Auf der östlichen Seite ist eine Busspur mit Haltestelle geplant und das Rad- und Fußwegenetz wird ausgebaut. Die Linienführung des örtlichen Busses soll an den neuen Ortsteil angepasst werden und somit die leichte Erreichbarkeit der U6 sicherstellen. Das Radwegenetz für den täglichen Einkauf soll durch Schnellverbindungen zu anderen regionalen Radwegen ergänzt werden. Weiters ist ein Steg im Bereich der Wienerstraße als sichere Verbindung für Radfahrer und Fußgänger angedacht, womit das Ortszentrum binnen Minuten erreichbar ist. In Kombination mit der angedachten Einrichtung von Shuttle-Bussen zum Campus 21 und zur U6-Station Siebenhirten könnte das Projekt in Zukunft mithelfen, sowohl den Eigen-Verkehr der Gemeinde Brunn als auch den Pendler-Verkehr zu reduzieren. Sammelgaragen sind an der Ost- und Westseite der Glasfabrik mit kurzen Zufahrten geplant.

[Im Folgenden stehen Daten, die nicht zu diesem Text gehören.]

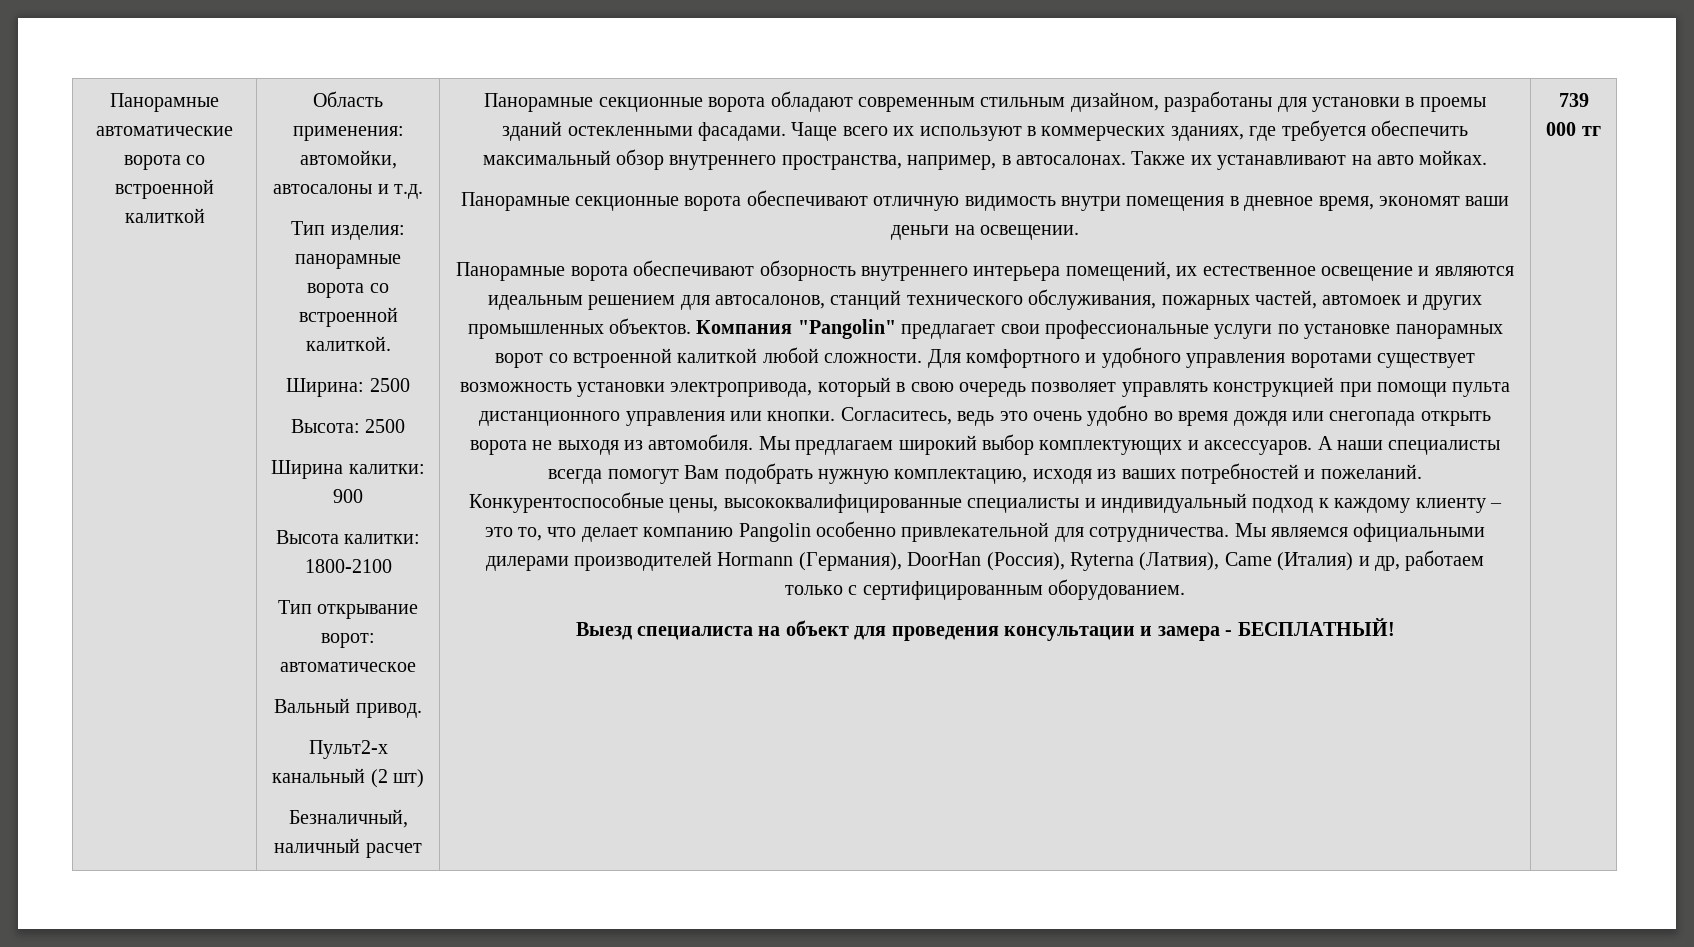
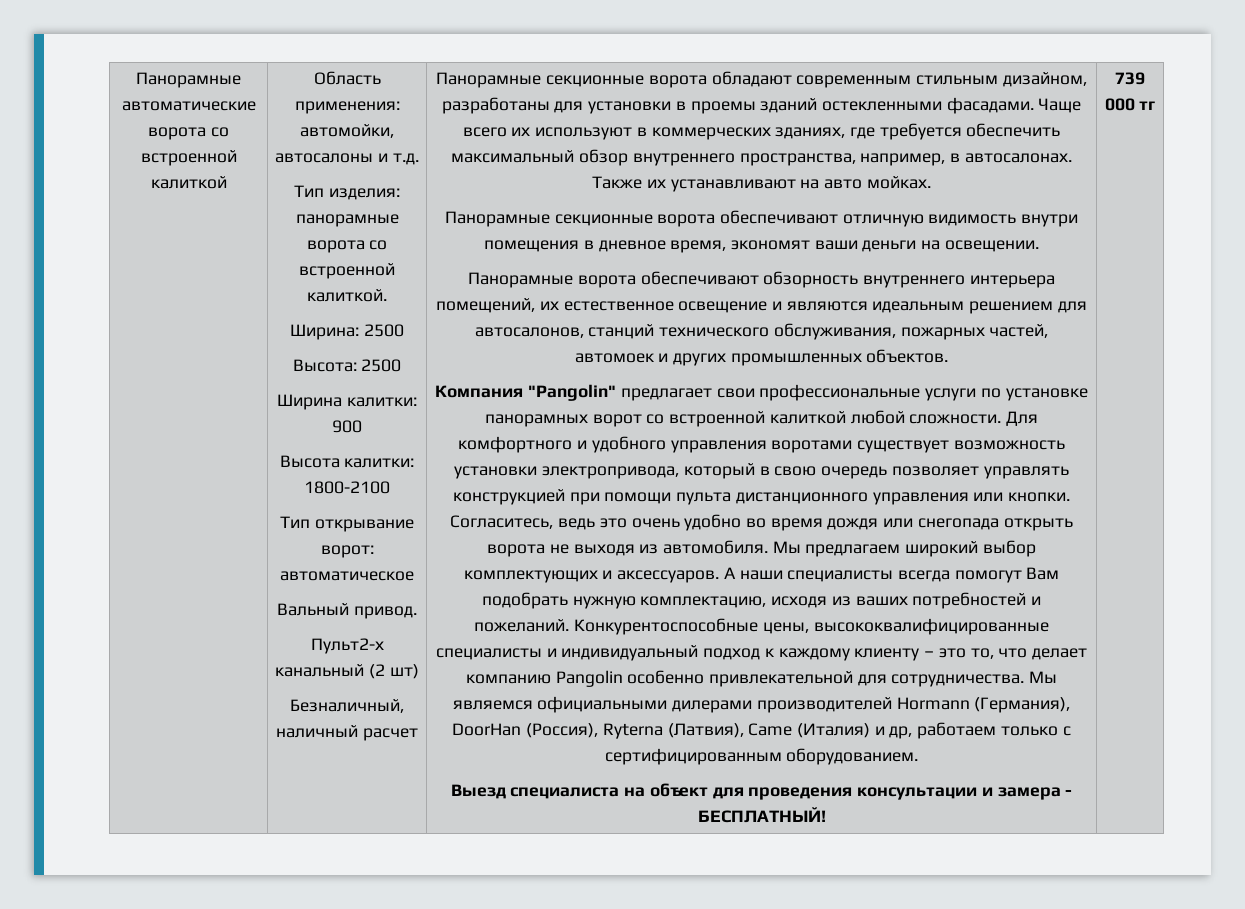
(691, 326) none -> (949, 356) //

Wird das Bauprojekt nicht für viel zusätzlichen Verkehr sorgen?
Die im Planungsverfahren beteiligten Planer rechnen nicht mit einer maßgeblichen Verschlechterung der bereits bestehenden Verkehrsbelastung. Würden statt des Wohnbauprojekts – der derzeitigen Widmung entsprechend – wieder Gewerbebetriebe auf dem Areal „einziehen“, wäre hingegen mit einer deutlichen Zunahme des Schwerverkehrs zu rechnen.

Sollten Gemeinden nicht in Zeiten des Klimawandels deutliche Zeichen beim Thema Verkehr setzen?

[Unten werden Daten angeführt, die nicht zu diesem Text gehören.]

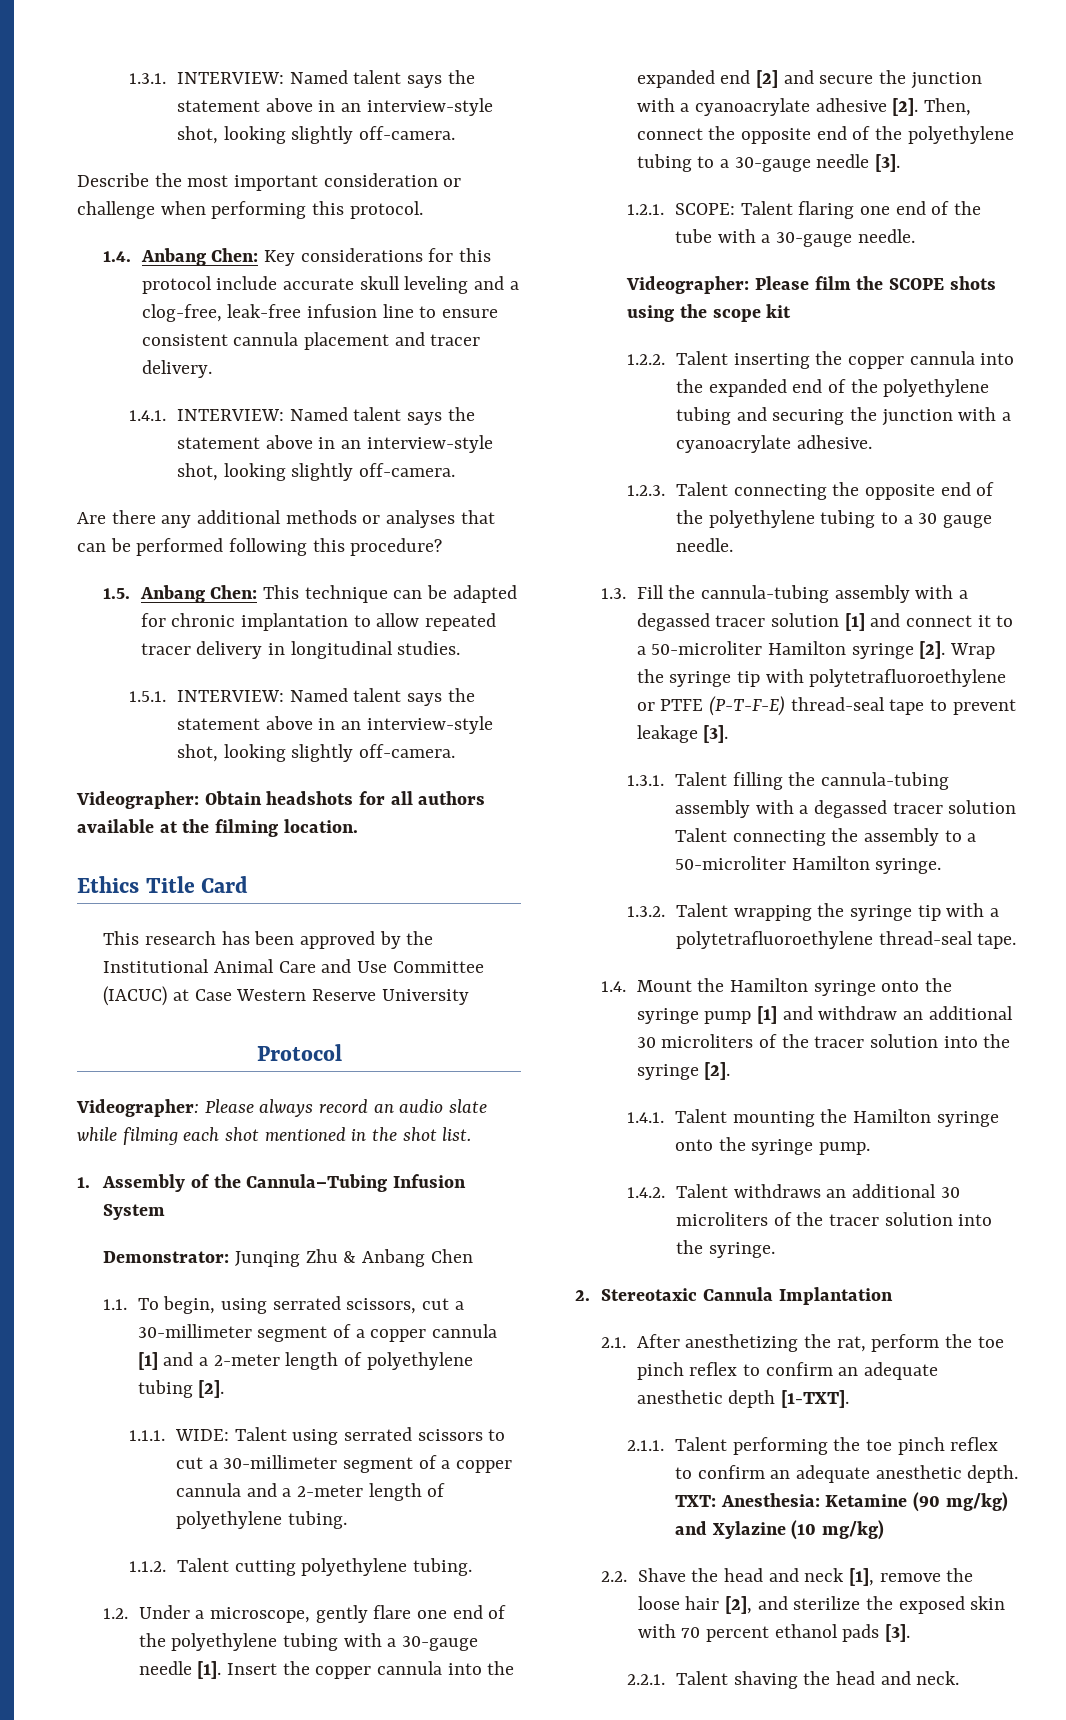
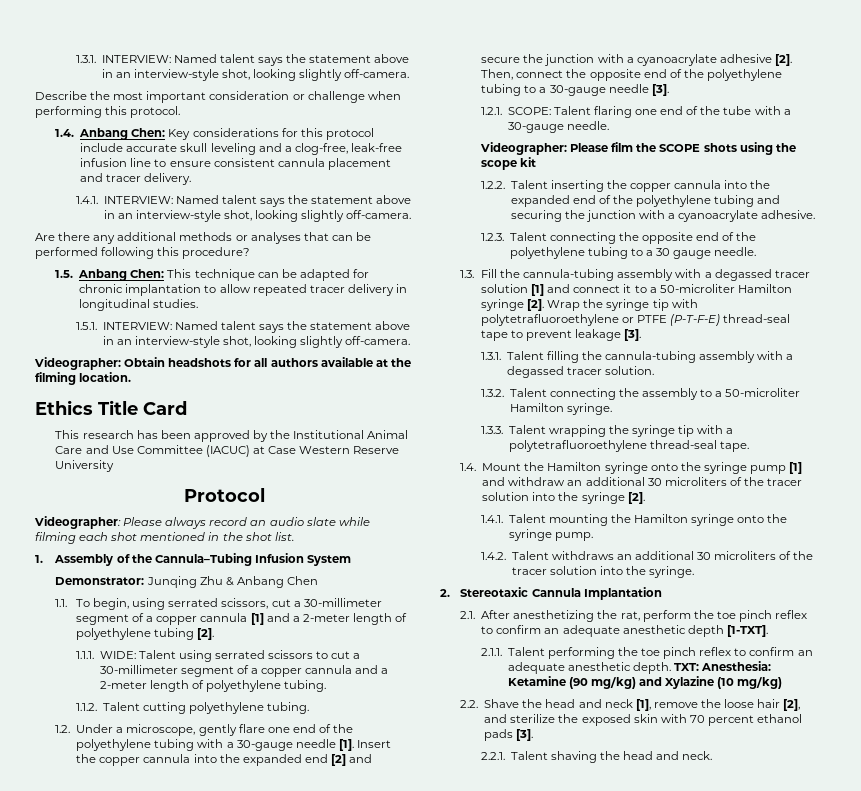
[948,800,1017,814] solution -> [604,366,654,375] [480,389,504,397] solution. // 1.3.2.
[627,906,666,917] 1.3.2. -> [480,426,503,434] 1.3.3.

Ein Umdenken im Bereich Mobilität ist sicher notwendig, weshalb es ganzheitliche Konzepte braucht. Umso wichtiger sind die Erschließung von zentralen Ortsteilen mittels engmaschiger Fuß- und Radwege sowie die Stärkung der „sanften Mobilität“. Auch in dieser Hinsicht ist ein Wohnbauprojekt auf dem Areal der Glasfabrik einer gewerblichen Nutzung vorzuziehen, bietet es doch (in der Ausbaustufe) genügend Flächen für alltagstaugliche „Goodies“ wie Fahrrad- und Roller-Abstellplätze oder Mobilitäts-Points mit Reparaturwerkstätten oder Leihradservicestellen.